*Prompt*
Faithfully repeat each entry below, minus the pictures.

[Collected data]
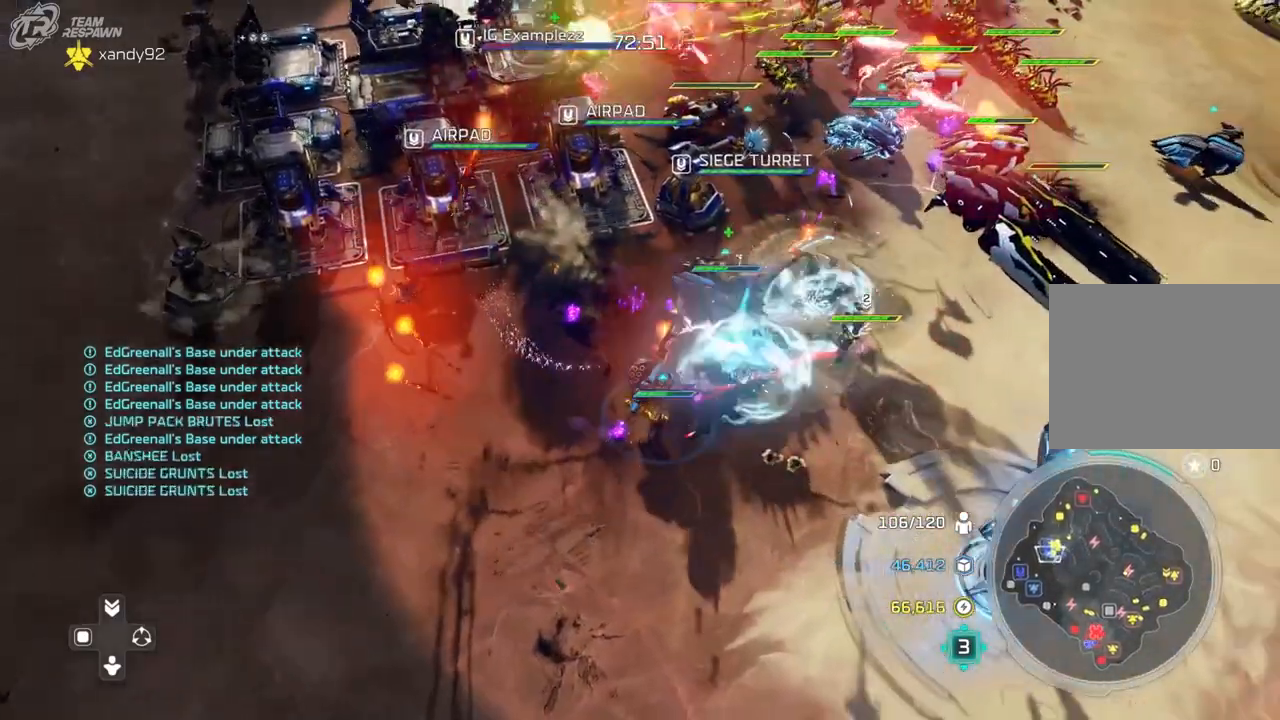
{"dt_ms": 500, "buttons": [], "left_stick": "up-right", "right_stick": "center"}
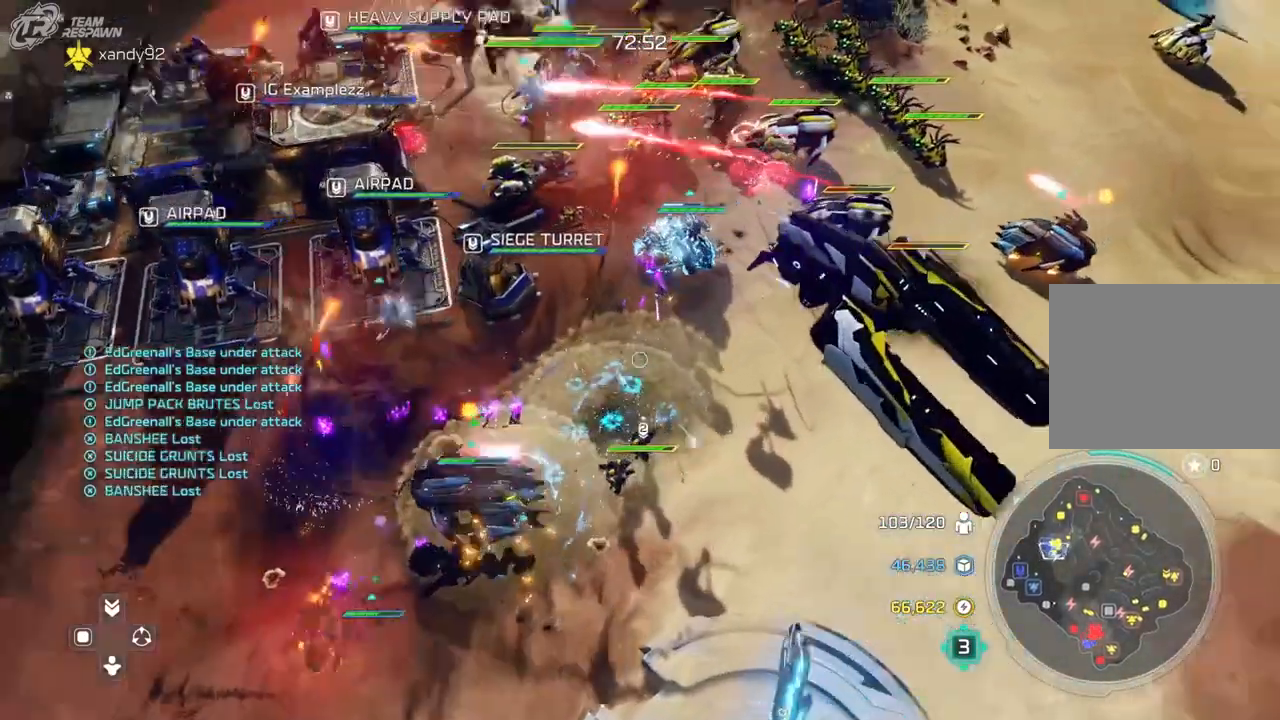
{"dt_ms": 500, "buttons": [], "left_stick": "up-left", "right_stick": "center"}
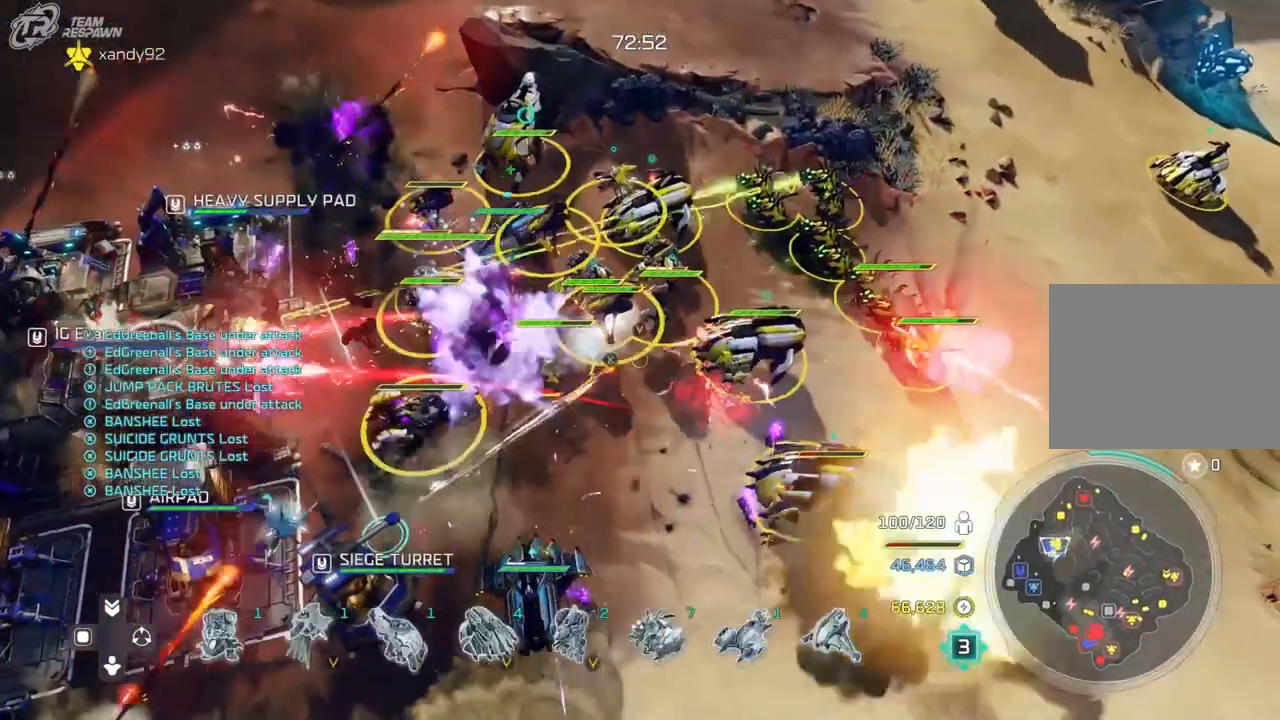
{"dt_ms": 500, "buttons": [], "left_stick": "down-right", "right_stick": "center"}
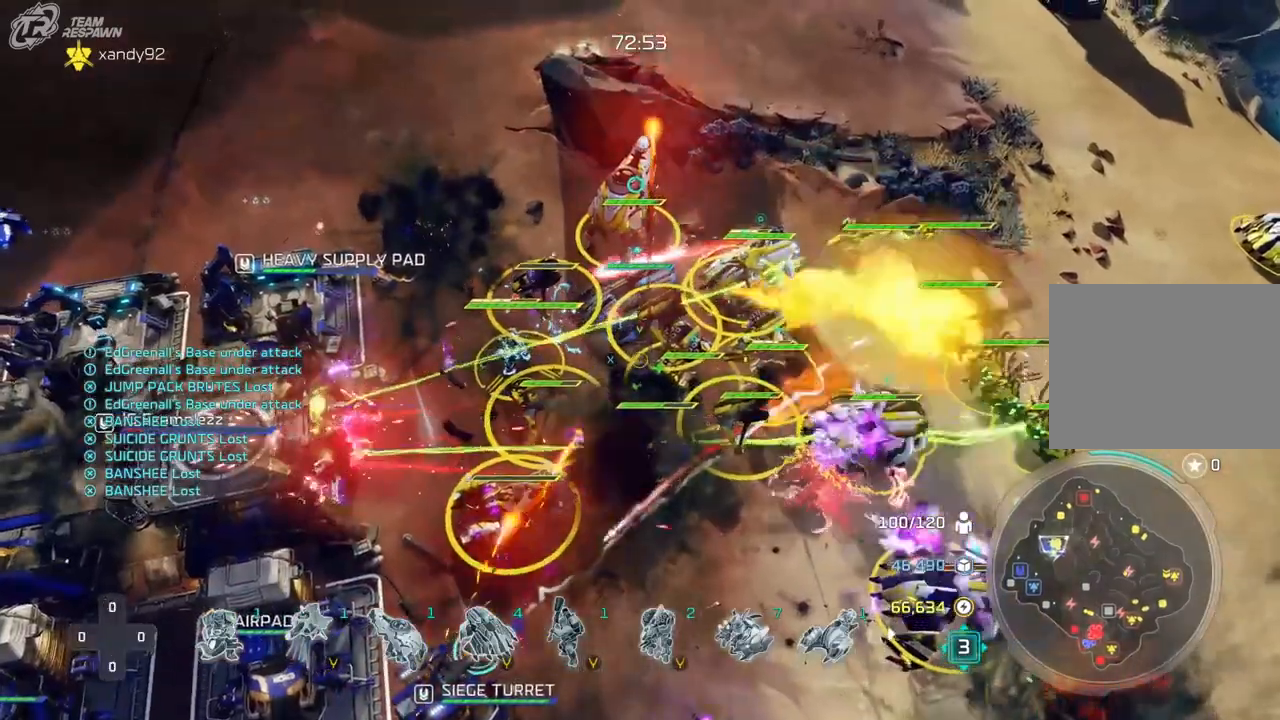
{"dt_ms": 1000, "buttons": [], "left_stick": "center", "right_stick": "center"}
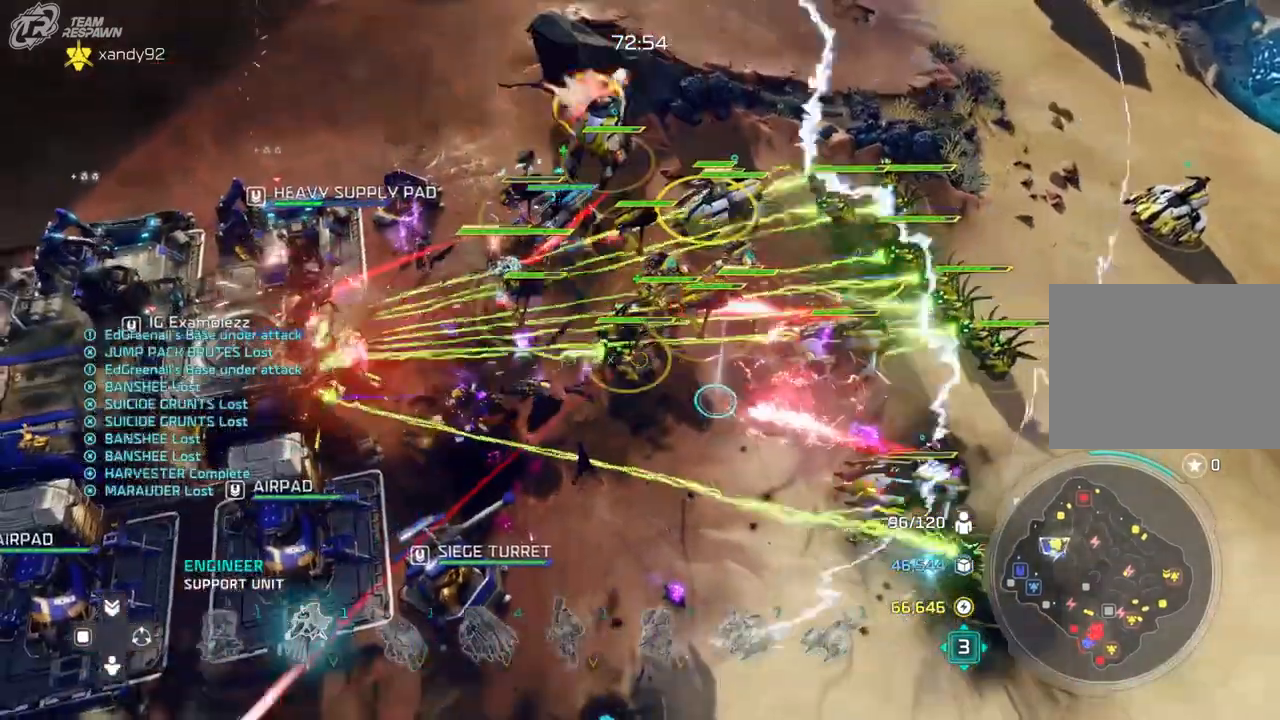
{"dt_ms": 1000, "buttons": [], "left_stick": "center", "right_stick": "center"}
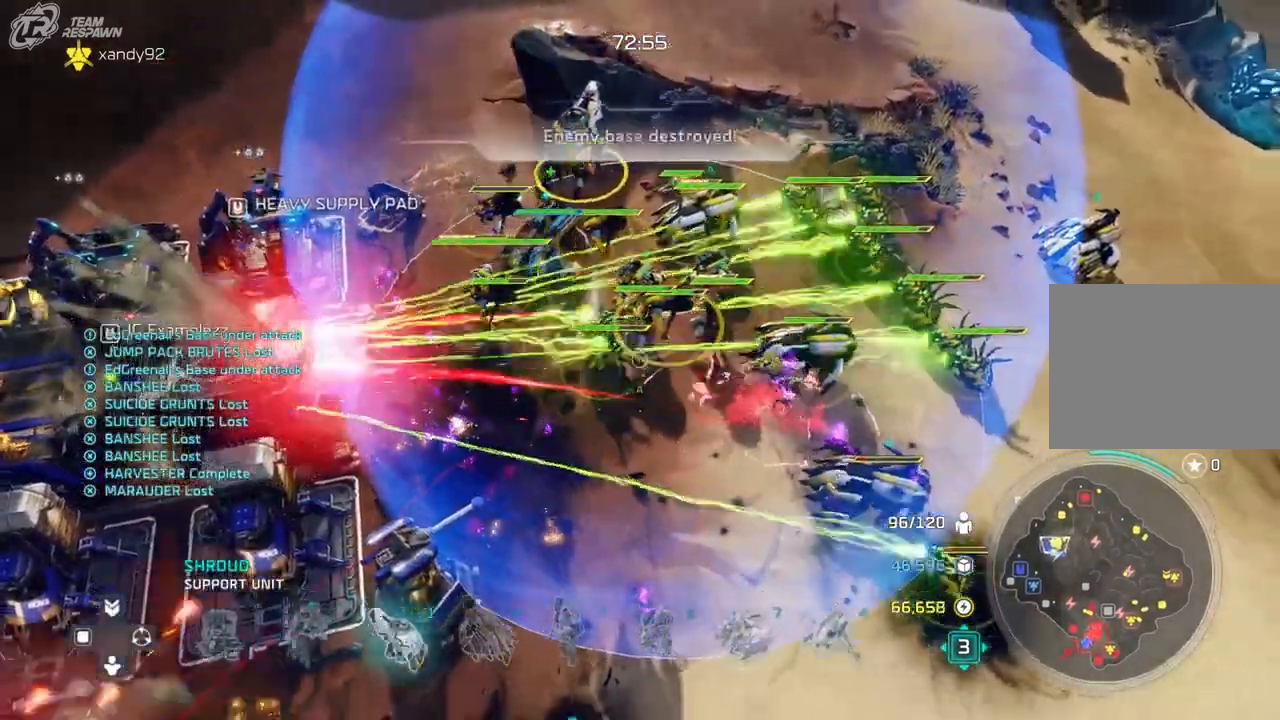
{"dt_ms": 500, "buttons": [], "left_stick": "center", "right_stick": "center"}
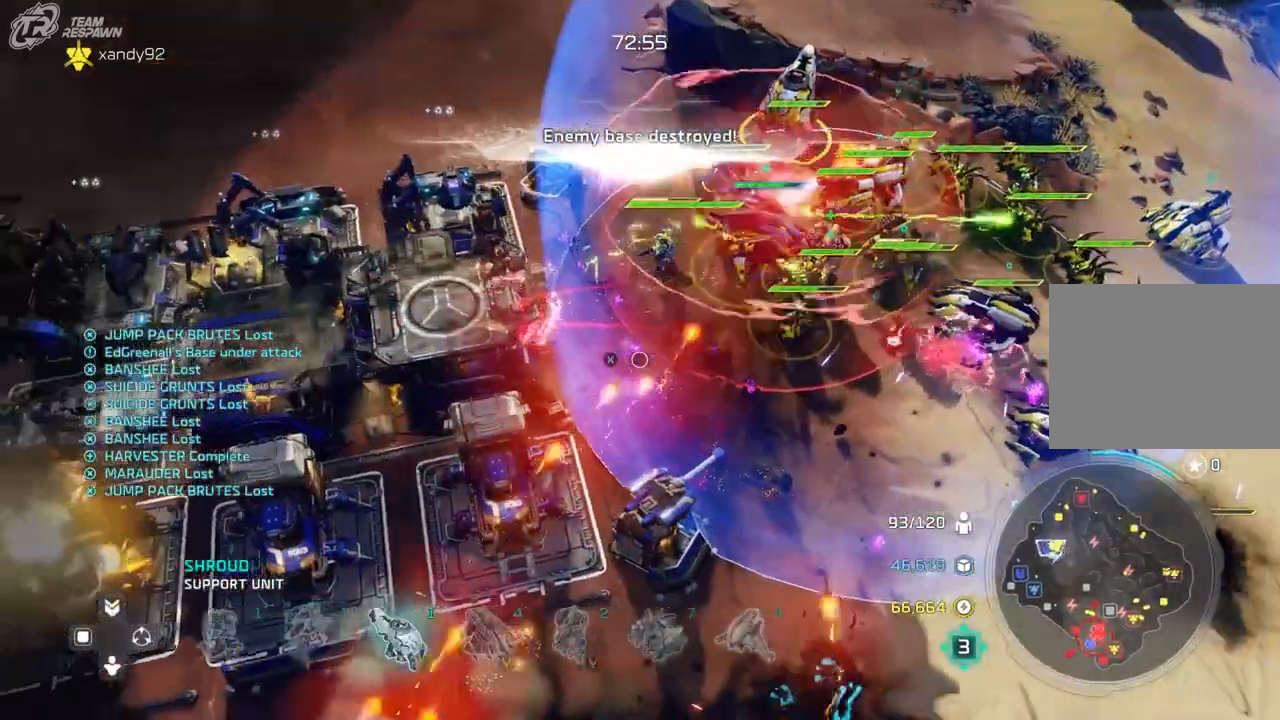
{"dt_ms": 500, "buttons": [], "left_stick": "down-right", "right_stick": "center", "events": [[500, "left_stick", "down-right"]]}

*Exercise response*
{"dt_ms": 500, "buttons": [], "left_stick": "up-right", "right_stick": "center"}
{"dt_ms": 500, "buttons": [], "left_stick": "up-left", "right_stick": "center"}
{"dt_ms": 500, "buttons": [], "left_stick": "down-right", "right_stick": "center"}
{"dt_ms": 1000, "buttons": [], "left_stick": "center", "right_stick": "center"}
{"dt_ms": 1000, "buttons": [], "left_stick": "center", "right_stick": "center"}
{"dt_ms": 500, "buttons": [], "left_stick": "center", "right_stick": "center"}
{"dt_ms": 500, "buttons": [], "left_stick": "down-right", "right_stick": "center", "events": [[500, "left_stick", "down-right"]]}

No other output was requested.